* **Your goal**
Drop every picture, then print the rest of the listing exactly as given.

* **Data segment**
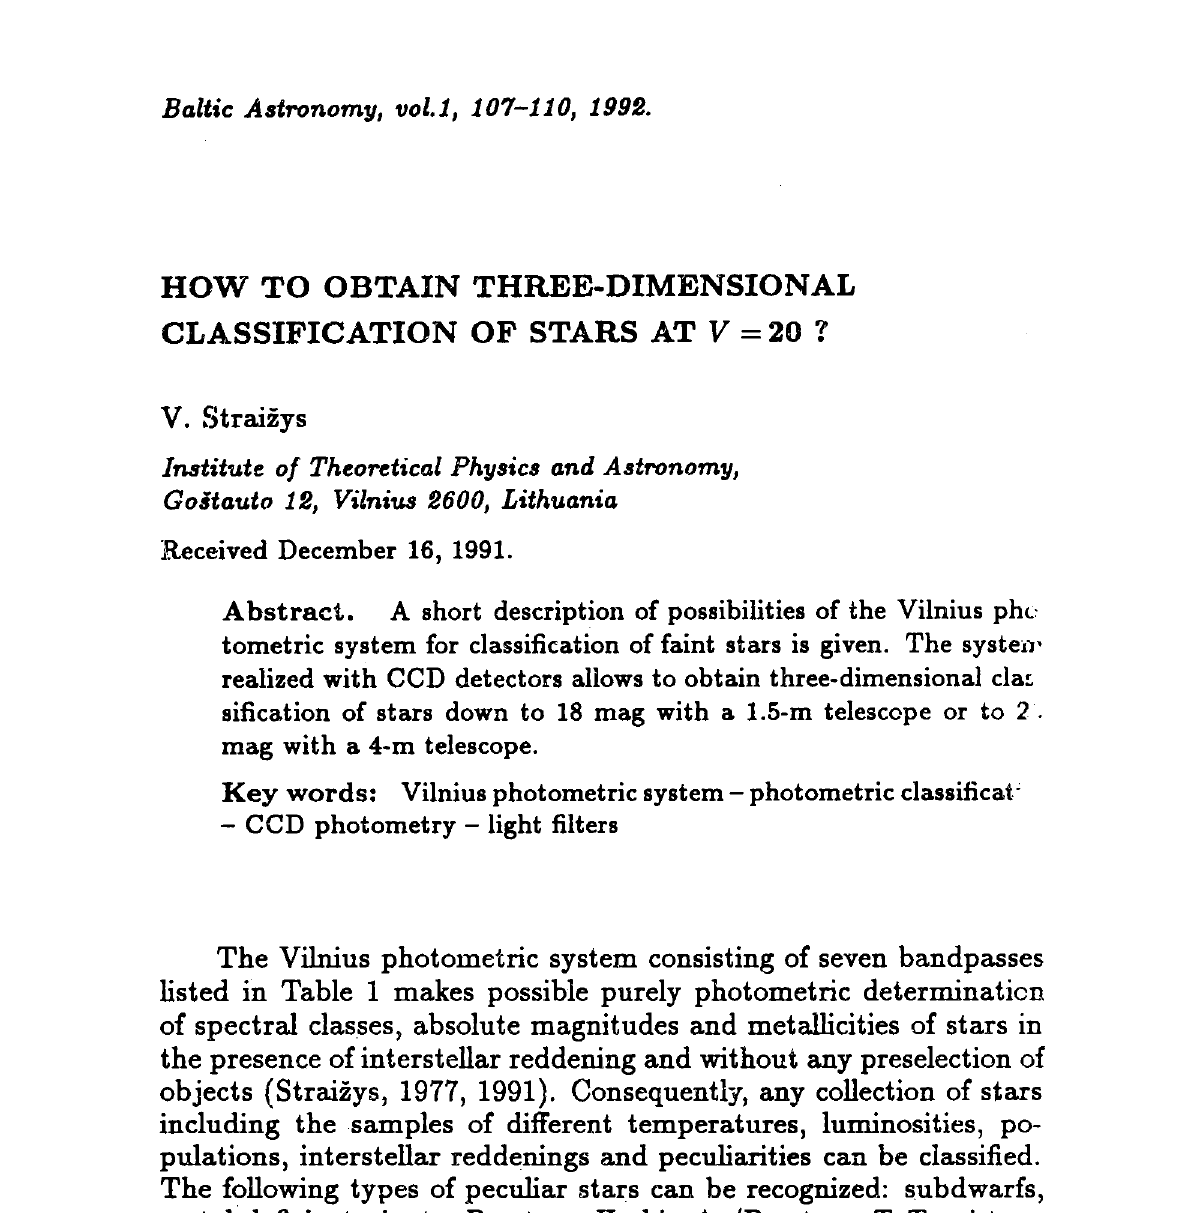
Table 1. Mean wavelenghts and half-widths of bandpasses of the Vilnius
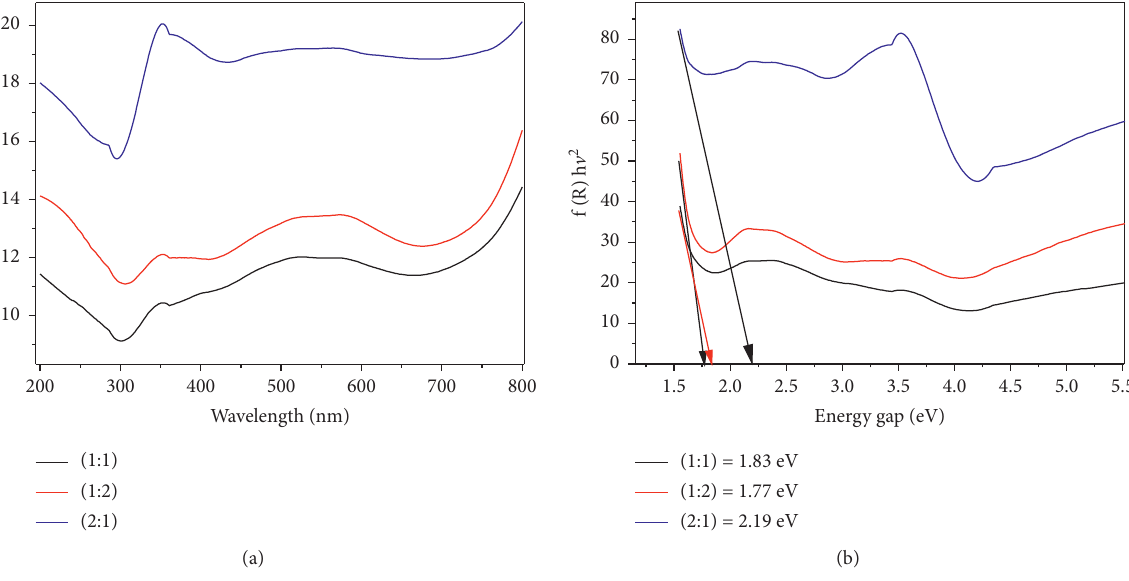
Figure 6: DRS spectra of green-synthesized Co 3 O 4 NPs (a) and their corresponding band gap energy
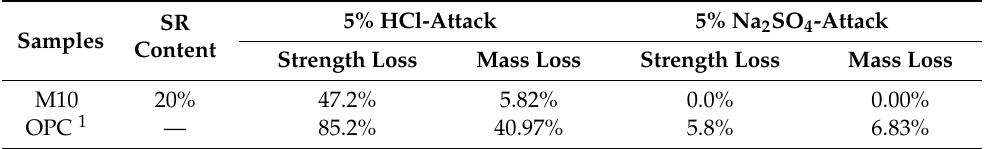
Table 7. The compressive strength and mass losses of M10 (cured for 360 d) and Ordinary Portland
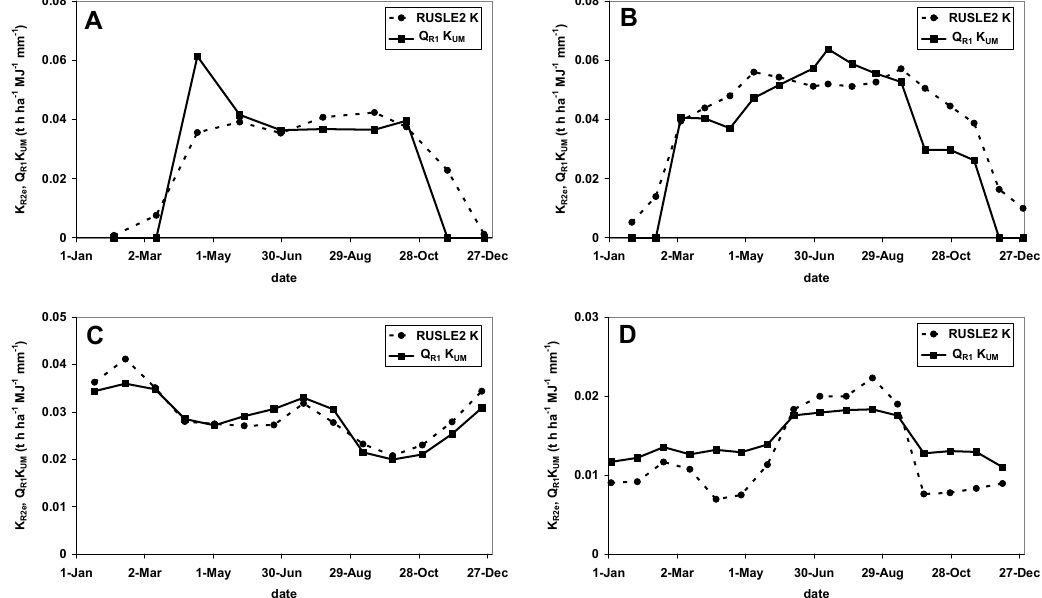
Figure 3. Storm RUSLE2 K and Q R1 K UM values for unit plots at ( A ) Presque Isle, ME, Caribou gravelly loam soil; ( B ) Bethany, MO, Shelby loam soil; ( C ) Macon, Georgia (GA), Tifton soil; and ( D ) Tampa, Florida (FL), Leon fine sand (source: Kinnell [18]).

* **Output below**
Table 1. Mean wavelenghts and half-widths of bandpasses of the Vilnius
Figure 6: DRS spectra of green-synthesized Co 3 O 4 NPs (a) and their corresponding band gap energy
Table 7. The compressive strength and mass losses of M10 (cured for 360 d) and Ordinary Portland
Figure 3. Storm RUSLE2 K and Q R1 K UM values for unit plots at ( A ) Presque Isle, ME, Caribou gravelly loam soil; ( B ) Bethany, MO, Shelby loam soil; ( C ) Macon, Georgia (GA), Tifton soil; and ( D ) Tampa, Florida (FL), Leon fine sand (source: Kinnell [18]).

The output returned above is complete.